* [QUOTED PASSAGE]:
In this paper, we focus on the identification of the speaker from the group of speakers from the conference meeting. A lot of reviews are projected in this area of speaker segmentation. Many challenging issues are focused on dividing the voice speech into homogenous segments. The challenges include discriminating the boundaries between the speakers, identification of the regions/portions of the individual speakers and identifying the unique speakers from the voice database. The boundary location problem assumed to be the segmentation problem, region/portion identification of the individual speaker is assumed to be the clustering problem.

The above picture describes training process of conference speech, which includes clustering and obtaining MFCC-SDC-LPC feature vector combination [1, 2, 15], and then obtained probability density function (PDF) of the generalized gamma distribution [22, 24]. The model for any segmentation and clustering system is presented above. The voices from the meeting are considered and after processing the speech samples, the feature vectors are identified and the numerical equivalents are obtained from the speech sample [6]. The segmentation process is carried out by dividing the database into homogenous segments basing on the identity of each speaker. The environmental and transition channel conditions are also considered. The clustering process aims at identifying the homogeneous clusters basing on the speaker’s identity i.e. in this process we group all the speech that pertains to an individual speaker [7, 9, 10].

The speech segmentation and clustering process are useful in other applications such as far-speaker identification and identifying the 3 ${}^{\text{rd}}$ person in a telephone conversation with speaker identification in a meeting environment.

A meeting is defined as a gathering of a group of like-minded people to interact with each other and exchange their views regarding a particular issue. The set of people participating in the meeting need not be in the same location, video conferencing; tele-metering can also be viewed as the cases under consideration

The Fig. 2 is the schematic view of the Teleconference authentication system, aims to build speaker segmentation and clustering system for a meeting environment. Speaker segmentation segments the voice database into audio streams, with the intention of finding the changes in the acoustic points that may be due to the difference in the background or due to the change of the speaker.

Figure 2.

A schematic view of the teleconference authentication system.

The continuous speech signal is considered, and the boundaries of the speech are identified to categorize the speech labels are classes. The speech signals of all the speakers involved in the meeting are recorded and the speech samples are synthesized/processed. The feature vectors are identified using spectral coefficients. MFCC coefficients and MFCC-LPC are used for the feature extraction [16, 20]. MFCC is preferred because of its ability to recognize the noise in noisy environments and also in short frames. In order to eliminate the silence part/white speech, segmentation process will be useful. The individual speaker voice from the overlapping sequence is overcome by considering an overlapping window of 10 ms, 25 ms; 30 ms varying the speech frame length of 10 frames each. The meeting database considered for the study is a recorded data of a continuous speech of 5 min. the testing purpose, we have considered the data of 0.5 sec.

* [RECORDED DATA]:
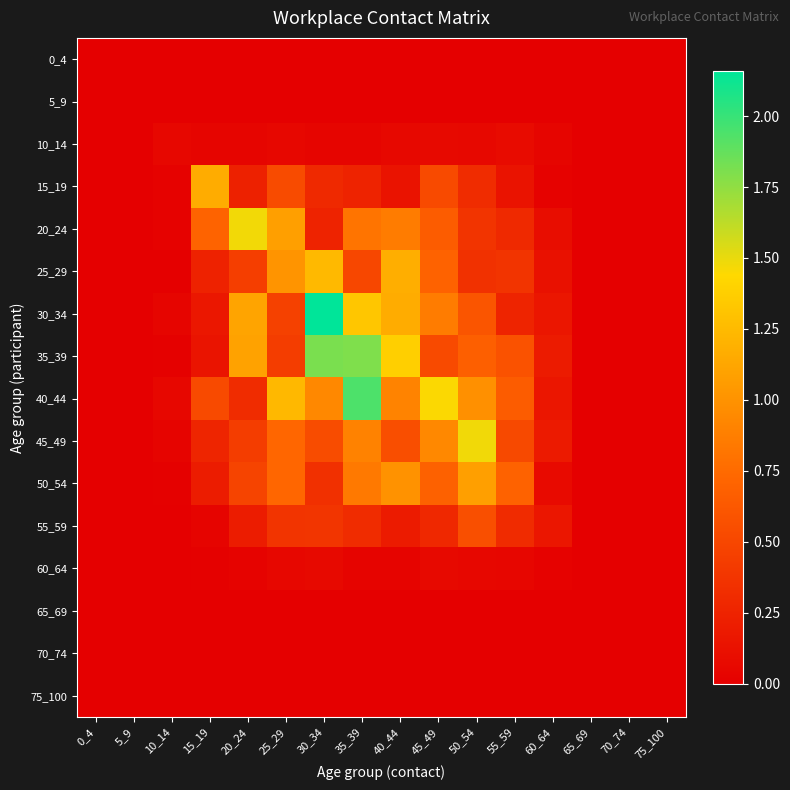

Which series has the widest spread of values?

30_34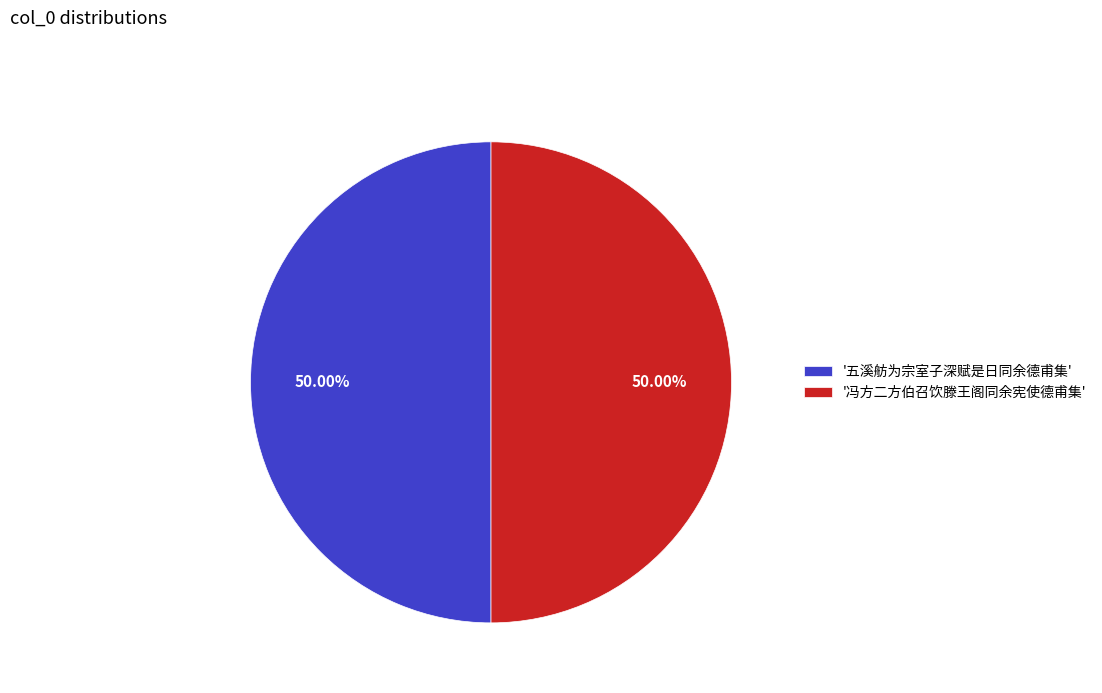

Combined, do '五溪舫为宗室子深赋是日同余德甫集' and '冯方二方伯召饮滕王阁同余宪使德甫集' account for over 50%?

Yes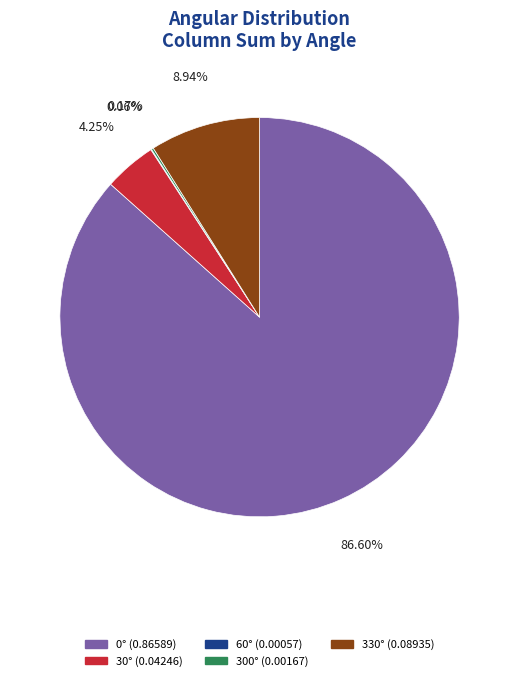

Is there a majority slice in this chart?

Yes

* [EXPLORE THE MATERIAL]:
[1] According to the speaker segmentation passage, how long is the recorded meeting speech used for the study?
[2] Set down the speaker segmentation passage from "The Fig. 2 is" up to and including "teleconference authentication system.".
[3] Write the next part of the speaker segmentation passage, following on from its final sentence.

* [ANSWERS BY ITEM NUMBER]:
[1] The study uses 5 minutes of recorded continuous speech.

[2]
The Fig. 2 is the schematic view of the Teleconference authentication system, aims to build speaker segmentation and clustering system for a meeting environment. Speaker segmentation segments the voice database into audio streams, with the intention of finding the changes in the acoustic points that may be due to the difference in the background or due to the change of the speaker.

Figure 2.

A schematic view of the teleconference authentication system.

[3]
In order to segment the data, effectively we have to model the voice-parameters accurately and to differentiate the voices/speakers, maximum likelihood criteria will be of more advantageous and K-Means algorithm is utilized for the segmentation process. Many model-based techniques have been used for speaker segmentation and clustering, GMMs which GMM based approach is of most preferred. But the main disadvantage of GMM is that GMM segments the data effectively when the shape of the speech signal under consideration is symmetric and the range is infinite [15, 23, 25]; but most of the speech signals, in reality, are non-Gaussian in shape i.e. either Lepty-kurtic or Platy kurtic and the range of the speech signal is not infinite. Hence to model the parameters most effectively maximum posterior algorithms are mostly preferred. Hence in this paper, generalized gamma distribution is utilized. For any segmentation process, the initial clusters are to be identified. In the process we have utilized the histogram process, to identify the number of peaks, which helps to identify the number of segments. Once the segments are identified, the k-means algorithm is utilized to segment the data into clusters of homogenous groups. The initial estimates that are obtained from the k-means algorithm are updated using E-M algorithm and the updated model parameters are used for the labeling of the speakers.

An Experiment is conducted in mat lab environment by considering a meeting environment sequence recorded for 10 min duration. The efficiency of the model developed is contemplated to that of the existing model based on GMM [31, 32]. The performance evaluation is carried out using measures such as Acceptance Rate (AR), False Acceptance Rate (FAR), and Missed Detection Rate (MDR). The results show that the model developed obtains good results.

The probability density function of each speech spectrum of speakers $X_{1},X_{2},\ldots,X_{c}$ from $C$ different speakers uttering the speeches of $X_{1},X_{2},\ldots,X_{c}$ among registered speakers $S=\{1,2,\ldots,C\}$ is identified by using the Generalized Gamma Distribution $\lambda_{k}$ .

$\displaystyle\hat{S}=\arg^{\max}_{1\leqslant k\leqslant C}p(|{\lambda}_{k}|X_{% 1},X_{2},\ldots,X_{c})$ (1) $\displaystyle=\arg^{\max}_{1\leqslant k\leqslant C}{{\frac{p(|{\lambda}_{k}|X_% {1},X_{2},\ldots,X_{c})\cdot P(\lambda k)}{p(X_{1},X_{2},\ldots,X_{c})}}}$ (2)

By using Bayes’ rule equal prior probability (i.e. $P(\lambda_{k})=1/C)$ , and the conditional independence between different speech inputs $X_{1},X_{2},\ldots,X_{c}$ given speaker model $\lambda_{p}$ , and not in that $p(X_{1},X_{2},\ldots,X_{c})$ is the same for all speakers, equation1 can be simplified as,

$\displaystyle\hat{S}=\arg^{\max}_{1\leqslant k\leqslant C}\prod^{C}_{c=1}{p(X_% {C}|{\lambda}_{k})}$ (3)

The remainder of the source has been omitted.